▶ [Data shown]

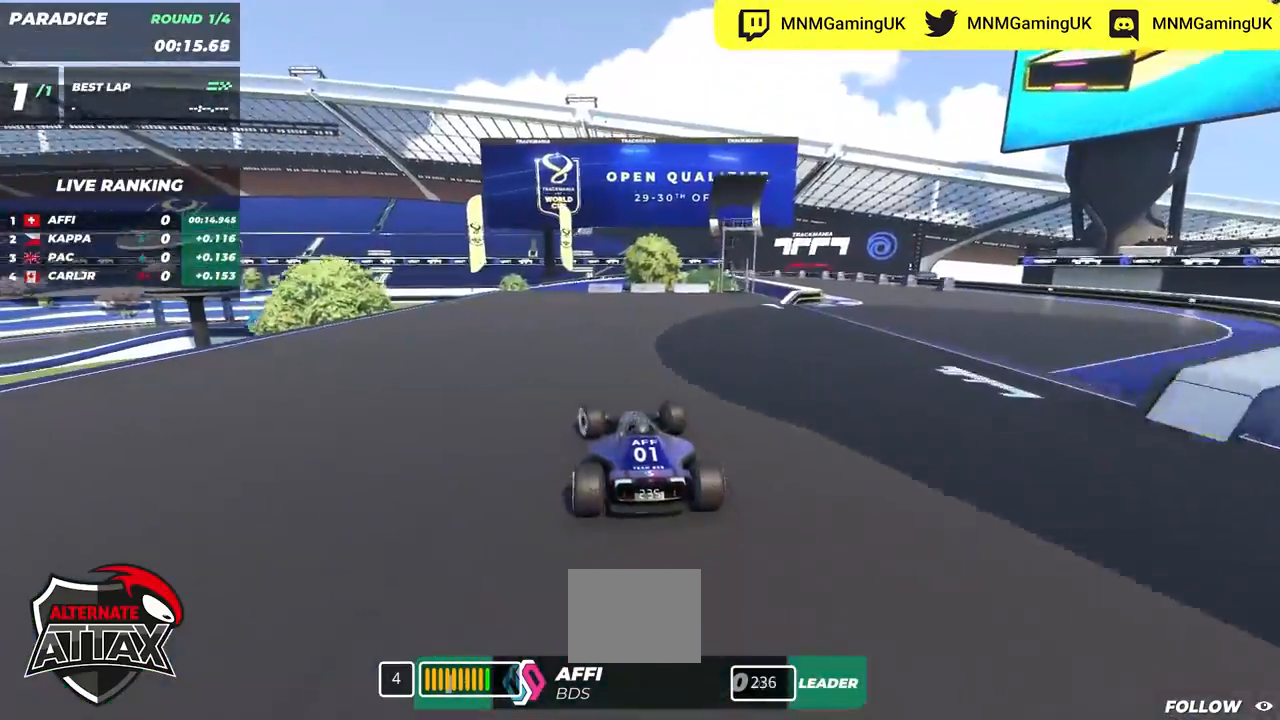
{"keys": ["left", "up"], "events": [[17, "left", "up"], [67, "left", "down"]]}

--

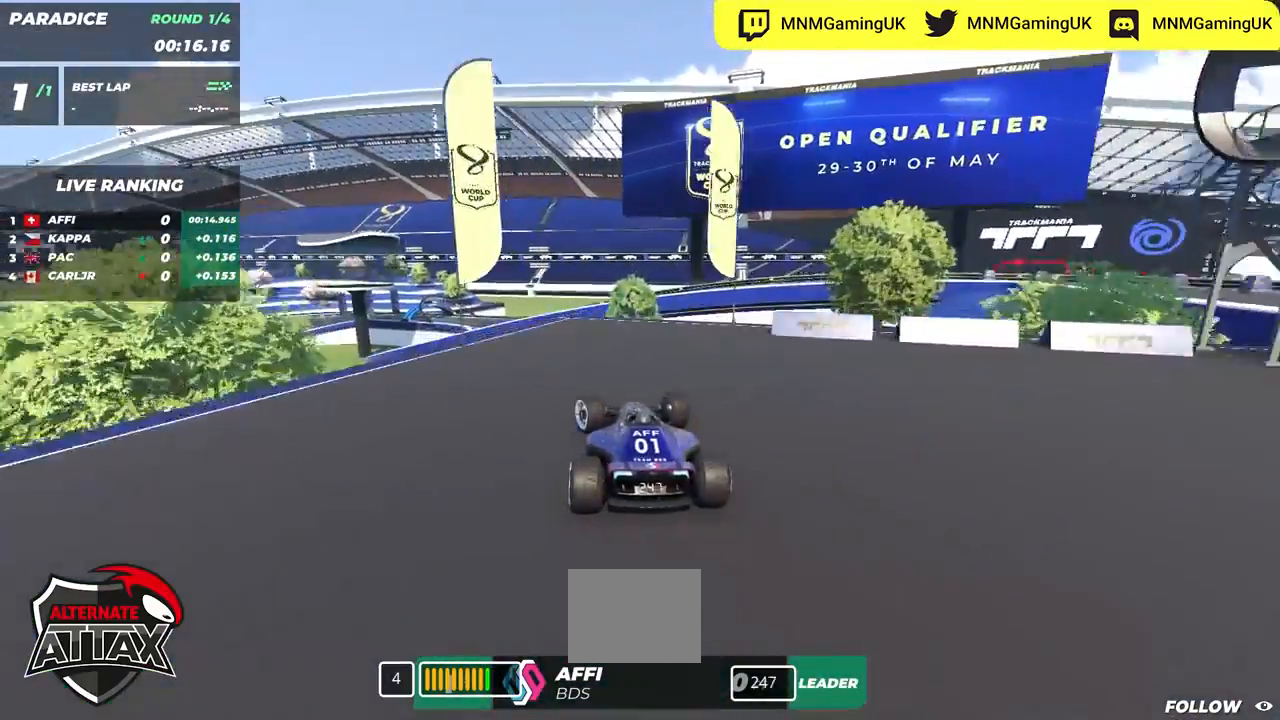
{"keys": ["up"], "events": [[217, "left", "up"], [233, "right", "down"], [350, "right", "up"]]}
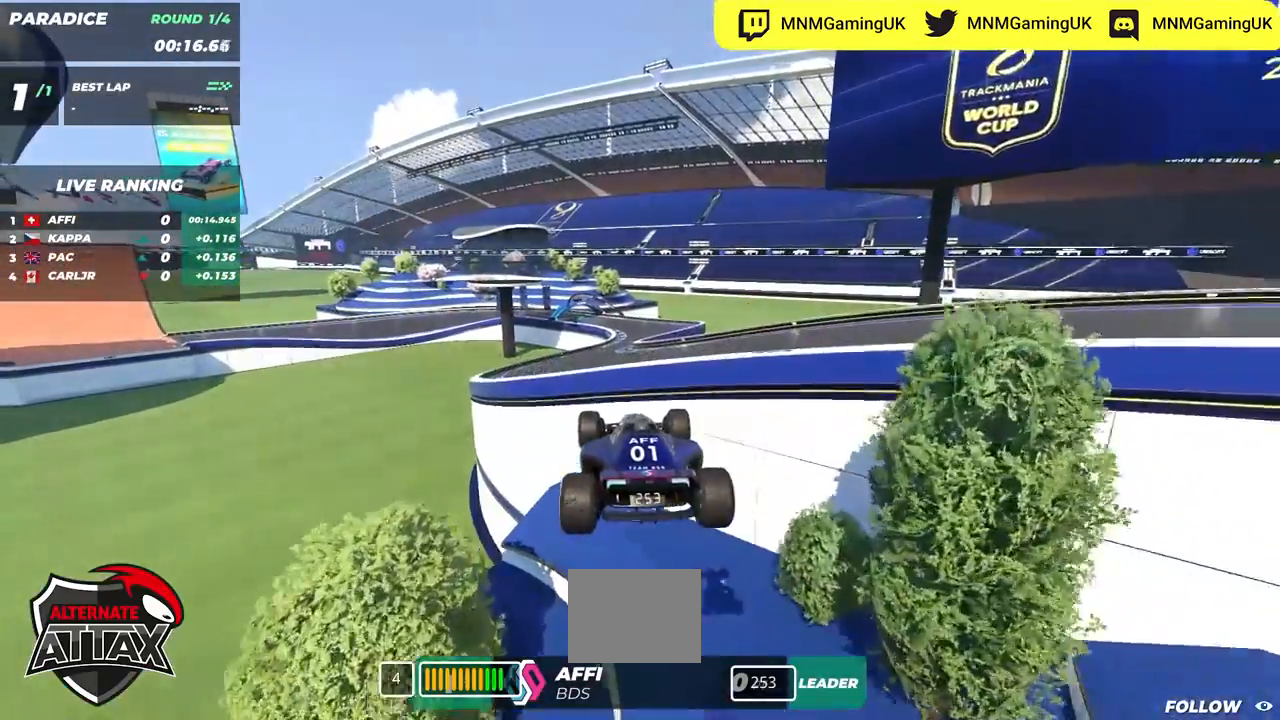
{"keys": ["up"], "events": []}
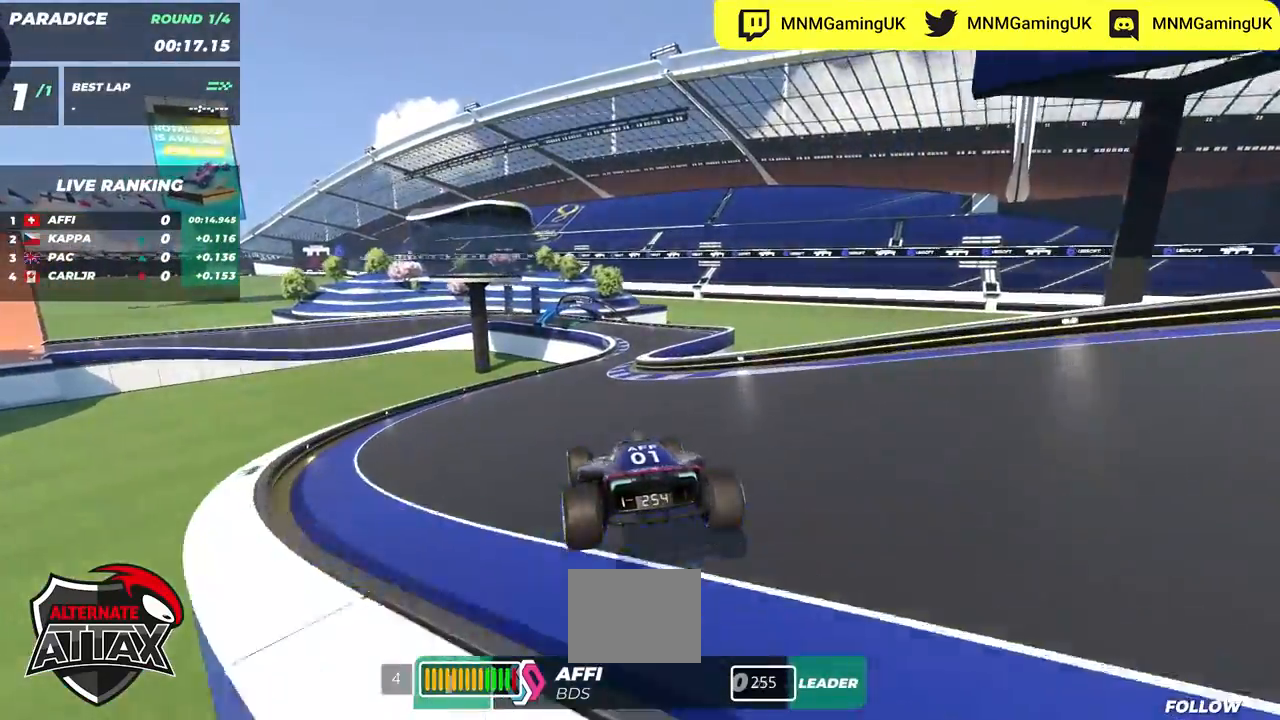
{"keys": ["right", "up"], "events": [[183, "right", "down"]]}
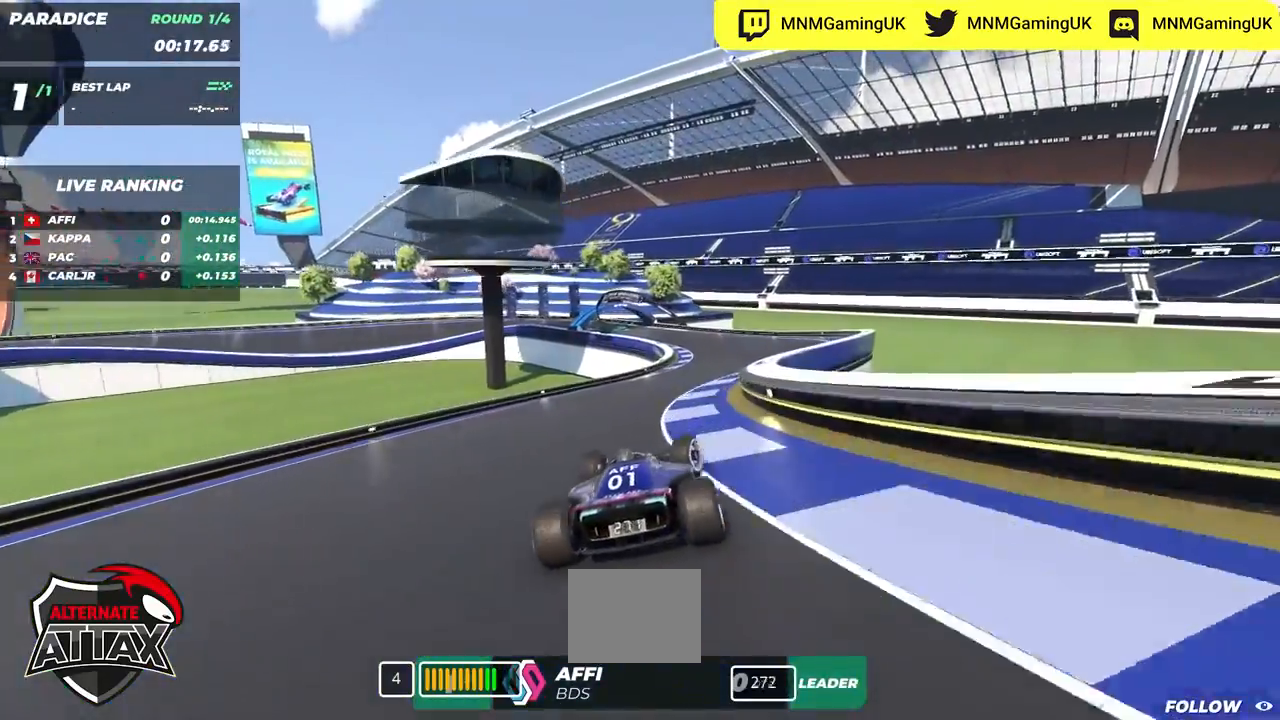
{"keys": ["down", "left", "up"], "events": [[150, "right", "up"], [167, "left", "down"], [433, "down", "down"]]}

▶ [Assignment] If a line in the entries above has the word "left", copy it.

▶ [Task response]
{"keys": ["left", "up"], "events": [[17, "left", "up"], [67, "left", "down"]]}
{"keys": ["up"], "events": [[217, "left", "up"], [233, "right", "down"], [350, "right", "up"]]}
{"keys": ["down", "left", "up"], "events": [[150, "right", "up"], [167, "left", "down"], [433, "down", "down"]]}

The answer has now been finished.